Earth's ear in space

BLACK HOLES are the darkest objects in the Cosmos and in our understanding. Scientists conjecture that these compact objects are formed when a dying star explodes and the matter collapses in a very small region of space. The matter density is so high that the gravity of the object is strong enough to prevent light from escaping out.

Our understanding of black holes comes from theories of gravitation and cosmology. Astronomers have extensively studied these by looking at their effect on other objects. One of the most important instruments in studying black holes is the radio telescope.

A new international initiative has reported the first results from an orbiting radio telescope. These may go on to revolutionise our understanding of many of the Universe's 'crazy' objects, including black holes (Science, Vol 281, No 5384).

Radio observation of the Cosmos began when Karl Jansky detected radio waves from space in 1933. Several powerful telescopes were built over the years. But the big break came in the 1950s with the development of radio interferometers, which use wave interference to make precise measurements of length or displacement. These consist of two or more widely separated antennae connected by transmission lines. With their greatly increased resolution, they can be used to determine the position or diameter of a radio source or to separate two closely spaced sources.

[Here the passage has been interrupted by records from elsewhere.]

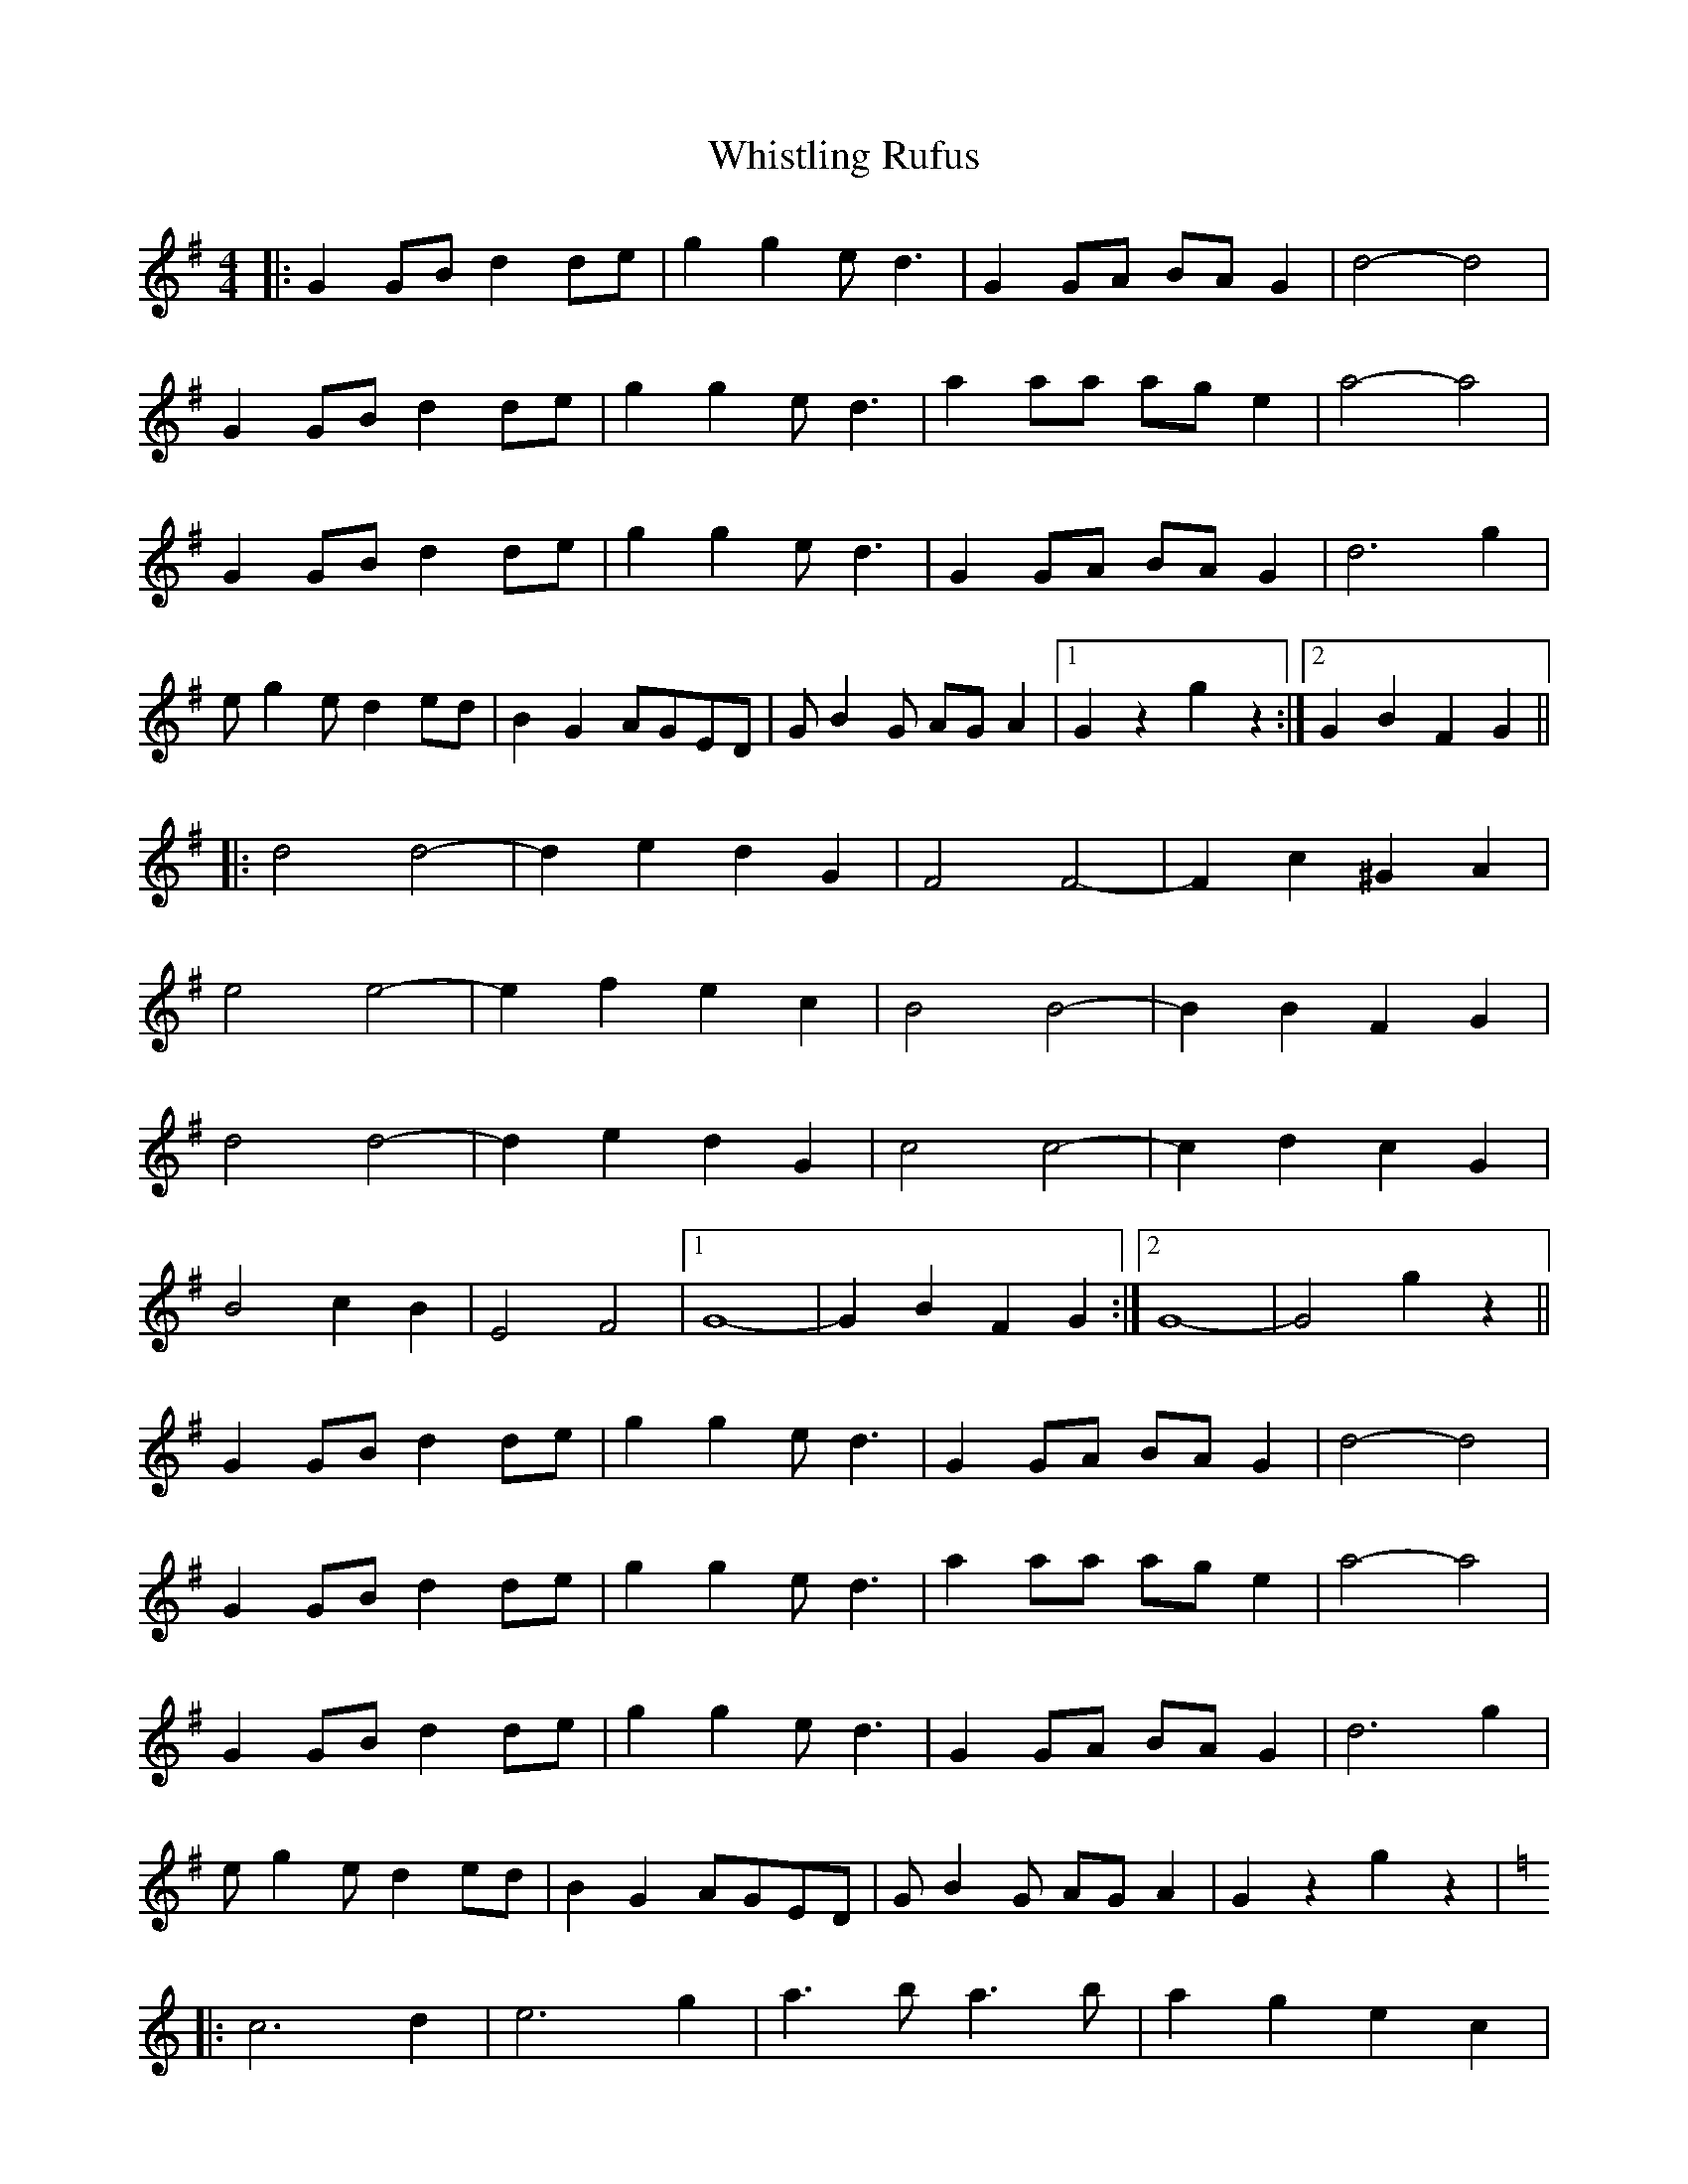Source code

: X: 42729
T: Whistling Rufus
R: barndance
M: 4/4
K: Gmajor
|:G2 GB d2 de|g2 g2 e d3|G2GA BAG2|d4-d4|
G2 GB d2 de|g2 g2 e d3|a2 aa ag e2|a4-a4|
G2GB d2de|g2g2 ed3|G2GA BAG2|d6 g2|
e g2 e d2 ed|B2 G2 AGED|G B2 G AG A2|1 G2 z2 g2 z2:|2 G2 B2 F2 G2||
|:d4 d4-|d2 e2 d2 G2|F4 F4-|F2 c2 ^G2 A2|
e4 e4-|e2 f2 e2 c2|B4 B4-|B2 B2 F2 G2|
d4 d4-|d2 e2 d2 G2|c4 c4-|c2 d2 c2 G2|
B4 c2 B2|E4 F4|1 G8-|G2 B2 F2 G2:|2 G8-|G4 g2 z2||
G2 GB d2 de|g2 g2 e d3|G2 GA BA G2|d4-d4|
G2 GB d2 de|g2 g2 e d3|a2 aa ag e2|a4-a4|
G2 GB d2 de|g2 g2 e d3|G2 GA BA G2|d6 g2|
e g2 e d2 ed|B2 G2 AGED|G B2 G AG A2|G2 z2 g2 z2|
K:C
|:c6 d2|e6 g2|a3 b a3 b|a2 g2 e2 c2|
d3 e d3 e|d2 A2 B2 c2|d3 e d3 e|d2 B2 A2 G2|
c6 d2|e6 g2|a3 b a3 b|a2 g2 e2 c2|
d3 e d3 e|d2 A2 B2 c2|1 d4-d4|c4 G4:|2 d4-d4|c2 e2 B2 c2||
|:g4 g4-|g2 a2 g2 c2|B4 B4-|B2 f2 ^c2 d2|
a4 a4-|a2 b2 a2 f2|e4 e4-|e2 e2 B2 c2|
g4 g4-|g2 a2 g2 c2|f4 f4-|f2 g2 f2 c2|
e4 f2 e2|A4 B4|1 c4-c4-c2 e2 B2 c2:|2 c4-c4-|c4 c'2 z2||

Another significant step in this direction is the phase-array telescope, which consists of a large numbers of relatively small antennae elements arranged over a relatively large area, yielding the effective sensitivity and resolution of an antenna much larger than can practicably be built.

An example of such a system is the 27-antenna Very Large Array near Socorro, New Mexico, USA, one of the world's largest and most sensitive radio telescopes. Use of atomic clocks and magnetic tapes has allowed scientists to do away with transmission lines and to use individual telescopes which are very far away as parts of a radio interferometer.

Once the hurdle of transmission lines was overcome, it was suggested that a large telescope be used in space. For this purpose, a radio telescope with a diameter of 8 meters was put into orbit by Japanese scientists in 1997.

This telescope, called the Highly Advanced Laboratory for Communications and Astronomy (HALCA), is used complements ground-based telescopes to give a telescope with an effective diameter of over 25,000 km. Its resolution is phenomenal - comparable to reading this page from a distance of 2,000 km.

The first results from the space observatory have been reported recently. These indicate the presence of massive black holes in the centre of Virgo A, a very strong radio source which has two giant radio lobes emanating from it.

The success of this mission has led to astronomers planning even more ambitious missions like the us National Aeronautical and Space Administartion's 25-metre orbiting telescope. With these new eyes on the Universe, we would be closer to explaining some of the outstanding conundrums of the Cosmos.